* **YOUR INSTRUCTIONS**
Each record must be printed exactly as given.

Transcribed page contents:
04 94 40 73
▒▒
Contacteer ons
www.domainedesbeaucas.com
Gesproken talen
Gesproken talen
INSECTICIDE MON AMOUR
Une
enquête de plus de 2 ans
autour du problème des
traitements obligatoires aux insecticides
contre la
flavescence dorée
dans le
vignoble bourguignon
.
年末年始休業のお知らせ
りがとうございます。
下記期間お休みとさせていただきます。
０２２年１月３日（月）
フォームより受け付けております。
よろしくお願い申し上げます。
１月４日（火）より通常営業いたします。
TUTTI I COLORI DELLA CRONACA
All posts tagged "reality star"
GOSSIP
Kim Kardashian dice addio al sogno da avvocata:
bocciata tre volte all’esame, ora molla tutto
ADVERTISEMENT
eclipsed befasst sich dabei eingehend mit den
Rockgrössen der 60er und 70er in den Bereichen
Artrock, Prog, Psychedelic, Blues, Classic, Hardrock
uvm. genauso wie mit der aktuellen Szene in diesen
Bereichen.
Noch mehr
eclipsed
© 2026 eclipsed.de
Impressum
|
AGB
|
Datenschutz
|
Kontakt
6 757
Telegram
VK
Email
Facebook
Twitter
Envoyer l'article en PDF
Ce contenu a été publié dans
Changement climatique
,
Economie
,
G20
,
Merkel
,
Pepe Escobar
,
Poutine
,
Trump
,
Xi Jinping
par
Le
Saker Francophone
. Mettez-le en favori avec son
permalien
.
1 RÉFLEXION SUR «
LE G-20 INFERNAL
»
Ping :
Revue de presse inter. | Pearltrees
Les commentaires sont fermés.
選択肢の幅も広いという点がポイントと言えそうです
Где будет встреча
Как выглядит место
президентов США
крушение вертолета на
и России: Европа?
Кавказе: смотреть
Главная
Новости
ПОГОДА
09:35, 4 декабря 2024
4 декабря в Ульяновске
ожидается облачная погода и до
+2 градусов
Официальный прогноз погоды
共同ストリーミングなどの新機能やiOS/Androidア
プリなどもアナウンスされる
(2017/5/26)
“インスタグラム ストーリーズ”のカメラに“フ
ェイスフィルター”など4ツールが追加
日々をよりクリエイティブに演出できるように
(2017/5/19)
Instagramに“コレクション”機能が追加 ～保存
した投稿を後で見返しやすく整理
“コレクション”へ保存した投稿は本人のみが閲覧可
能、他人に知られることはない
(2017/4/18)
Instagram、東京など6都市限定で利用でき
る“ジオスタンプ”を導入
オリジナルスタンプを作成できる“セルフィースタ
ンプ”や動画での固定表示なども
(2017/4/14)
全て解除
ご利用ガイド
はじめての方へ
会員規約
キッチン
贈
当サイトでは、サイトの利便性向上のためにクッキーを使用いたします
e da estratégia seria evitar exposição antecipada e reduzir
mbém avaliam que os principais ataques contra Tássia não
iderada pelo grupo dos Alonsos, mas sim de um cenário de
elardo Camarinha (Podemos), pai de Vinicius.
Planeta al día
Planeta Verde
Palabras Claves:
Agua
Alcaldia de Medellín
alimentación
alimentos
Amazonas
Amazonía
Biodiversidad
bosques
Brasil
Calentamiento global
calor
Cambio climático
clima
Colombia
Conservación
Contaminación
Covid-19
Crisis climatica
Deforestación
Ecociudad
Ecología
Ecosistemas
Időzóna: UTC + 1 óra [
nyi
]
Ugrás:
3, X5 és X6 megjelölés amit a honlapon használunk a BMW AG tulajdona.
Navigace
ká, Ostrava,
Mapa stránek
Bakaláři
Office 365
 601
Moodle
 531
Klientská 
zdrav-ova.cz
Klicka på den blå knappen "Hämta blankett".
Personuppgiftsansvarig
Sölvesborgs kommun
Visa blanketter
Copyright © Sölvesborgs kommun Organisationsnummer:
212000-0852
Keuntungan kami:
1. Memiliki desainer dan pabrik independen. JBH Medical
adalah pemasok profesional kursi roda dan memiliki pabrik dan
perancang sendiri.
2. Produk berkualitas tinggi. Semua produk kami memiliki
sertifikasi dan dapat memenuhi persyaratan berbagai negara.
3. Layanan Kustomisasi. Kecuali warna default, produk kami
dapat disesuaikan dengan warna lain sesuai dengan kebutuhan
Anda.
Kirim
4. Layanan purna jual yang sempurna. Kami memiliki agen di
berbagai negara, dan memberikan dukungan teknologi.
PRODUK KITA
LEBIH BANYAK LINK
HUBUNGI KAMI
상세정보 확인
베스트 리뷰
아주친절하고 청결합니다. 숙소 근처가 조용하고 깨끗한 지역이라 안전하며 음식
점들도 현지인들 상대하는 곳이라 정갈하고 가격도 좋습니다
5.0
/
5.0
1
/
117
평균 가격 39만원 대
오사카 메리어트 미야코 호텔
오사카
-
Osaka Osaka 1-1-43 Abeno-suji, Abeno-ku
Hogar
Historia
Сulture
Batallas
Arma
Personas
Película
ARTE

* **RESPONSE BELOW**
04 94 40 73
▒▒
Contacteer ons
www.domainedesbeaucas.com
Gesproken talen
Gesproken talen
INSECTICIDE MON AMOUR
Une
enquête de plus de 2 ans
autour du problème des
traitements obligatoires aux insecticides
contre la
flavescence dorée
dans le
vignoble bourguignon
.
年末年始休業のお知らせ
りがとうございます。
下記期間お休みとさせていただきます。
０２２年１月３日（月）
フォームより受け付けております。
よろしくお願い申し上げます。
１月４日（火）より通常営業いたします。
TUTTI I COLORI DELLA CRONACA
All posts tagged "reality star"
GOSSIP
Kim Kardashian dice addio al sogno da avvocata:
bocciata tre volte all’esame, ora molla tutto
ADVERTISEMENT
eclipsed befasst sich dabei eingehend mit den
Rockgrössen der 60er und 70er in den Bereichen
Artrock, Prog, Psychedelic, Blues, Classic, Hardrock
uvm. genauso wie mit der aktuellen Szene in diesen
Bereichen.
Noch mehr
eclipsed
© 2026 eclipsed.de
Impressum
|
AGB
|
Datenschutz
|
Kontakt
6 757
Telegram
VK
Email
Facebook
Twitter
Envoyer l'article en PDF
Ce contenu a été publié dans
Changement climatique
,
Economie
,
G20
,
Merkel
,
Pepe Escobar
,
Poutine
,
Trump
,
Xi Jinping
par
Le
Saker Francophone
. Mettez-le en favori avec son
permalien
.
1 RÉFLEXION SUR «
LE G-20 INFERNAL
»
Ping :
Revue de presse inter. | Pearltrees
Les commentaires sont fermés.
選択肢の幅も広いという点がポイントと言えそうです
Где будет встреча
Как выглядит место
президентов США
крушение вертолета на
и России: Европа?
Кавказе: смотреть
Главная
Новости
ПОГОДА
09:35, 4 декабря 2024
4 декабря в Ульяновске
ожидается облачная погода и до
+2 градусов
Официальный прогноз погоды
共同ストリーミングなどの新機能やiOS/Androidア
プリなどもアナウンスされる
(2017/5/26)
“インスタグラム ストーリーズ”のカメラに“フ
ェイスフィルター”など4ツールが追加
日々をよりクリエイティブに演出できるように
(2017/5/19)
Instagramに“コレクション”機能が追加 ～保存
した投稿を後で見返しやすく整理
“コレクション”へ保存した投稿は本人のみが閲覧可
能、他人に知られることはない
(2017/4/18)
Instagram、東京など6都市限定で利用でき
る“ジオスタンプ”を導入
オリジナルスタンプを作成できる“セルフィースタ
ンプ”や動画での固定表示なども
(2017/4/14)
全て解除
ご利用ガイド
はじめての方へ
会員規約
キッチン
贈
当サイトでは、サイトの利便性向上のためにクッキーを使用いたします
e da estratégia seria evitar exposição antecipada e reduzir
mbém avaliam que os principais ataques contra Tássia não
iderada pelo grupo dos Alonsos, mas sim de um cenário de
elardo Camarinha (Podemos), pai de Vinicius.
Planeta al día
Planeta Verde
Palabras Claves:
Agua
Alcaldia de Medellín
alimentación
alimentos
Amazonas
Amazonía
Biodiversidad
bosques
Brasil
Calentamiento global
calor
Cambio climático
clima
Colombia
Conservación
Contaminación
Covid-19
Crisis climatica
Deforestación
Ecociudad
Ecología
Ecosistemas
Időzóna: UTC + 1 óra [
nyi
]
Ugrás:
3, X5 és X6 megjelölés amit a honlapon használunk a BMW AG tulajdona.
Navigace
ká, Ostrava,
Mapa stránek
Bakaláři
Office 365
 601
Moodle
 531
Klientská 
zdrav-ova.cz
Klicka på den blå knappen "Hämta blankett".
Personuppgiftsansvarig
Sölvesborgs kommun
Visa blanketter
Copyright © Sölvesborgs kommun Organisationsnummer:
212000-0852
Keuntungan kami:
1. Memiliki desainer dan pabrik independen. JBH Medical
adalah pemasok profesional kursi roda dan memiliki pabrik dan
perancang sendiri.
2. Produk berkualitas tinggi. Semua produk kami memiliki
sertifikasi dan dapat memenuhi persyaratan berbagai negara.
3. Layanan Kustomisasi. Kecuali warna default, produk kami
dapat disesuaikan dengan warna lain sesuai dengan kebutuhan
Anda.
Kirim
4. Layanan purna jual yang sempurna. Kami memiliki agen di
berbagai negara, dan memberikan dukungan teknologi.
PRODUK KITA
LEBIH BANYAK LINK
HUBUNGI KAMI
상세정보 확인
베스트 리뷰
아주친절하고 청결합니다. 숙소 근처가 조용하고 깨끗한 지역이라 안전하며 음식
점들도 현지인들 상대하는 곳이라 정갈하고 가격도 좋습니다
5.0
/
5.0
1
/
117
평균 가격 39만원 대
오사카 메리어트 미야코 호텔
오사카
-
Osaka Osaka 1-1-43 Abeno-suji, Abeno-ku
Hogar
Historia
Сulture
Batallas
Arma
Personas
Película
ARTE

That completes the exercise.